Janssen Alzheimer Immunotherapy (Janssen AI), a subsidiary of Johnson & Johnson, is a partner with Pfizer in the Alzheimer's Immunotherapy Program (AIP). The Joint Steering Committee for the AIP decided to discontinue the development of bapineuzumab IV in mild-to-moderate Alzheimer's disease as the co-primary clinical endpoints were not being met in the Janssen AI-led Studies 301 and 302.
Dr Husseini K Manji, head, Neuroscience, global therapeutic area, R&D, Janssen, said that, "While we are disappointed in the results of the two bapineuzumab IV studies, particularly in light of the urgent need for new advancements in Alzheimer's disease, we believe that targeting and clearing beta amyloid remains a promising path to potential clinical benefits for people suffering from this disease."

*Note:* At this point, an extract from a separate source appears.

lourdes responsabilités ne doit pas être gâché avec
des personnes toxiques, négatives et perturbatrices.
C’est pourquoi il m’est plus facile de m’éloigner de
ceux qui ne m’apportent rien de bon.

He further said that, "Janssen remains strongly committed to tackling the enormous unmet medical needs in Alzheimer's disease. We believe the trial results will provide a rich data set that will advance our understanding of this complex disease and inform future research in this field. Studies with other compounds in earlier stages of development in the AIP portfolio are continuing and future development strategies will be discussed jointly by the alliance partners."
The company expects to record an after-tax, non-cash special item related to in-process research and development consisting of a net charge to earnings of between $300 and $400 million in the third quarter of 2012 related to the discontinuation of the phase III clinical development of bapineuzumab IV in mild-to-moderate Alzheimer's disease.
Four placebo-controlled phase III studies comprised the bapineuzumab clinical development program. Janssen led the two completed 18-month, phase III, multicenter, randomized, double-blind, placebo-controlled, parallel-group, efficacy and safety studies of patients who are ApoE4 carriers (Study 302) and ApoE4 non-carriers (Study 301).
The two co-primary clinical endpoints changed in the Alzheimer's Disease Assessment Scale-Cognitive subscale (ADAS-Cog), which is a validated measure of cognition, and also in the the Disability Assessment for Dementia (DAD), a validated instrument to measure function.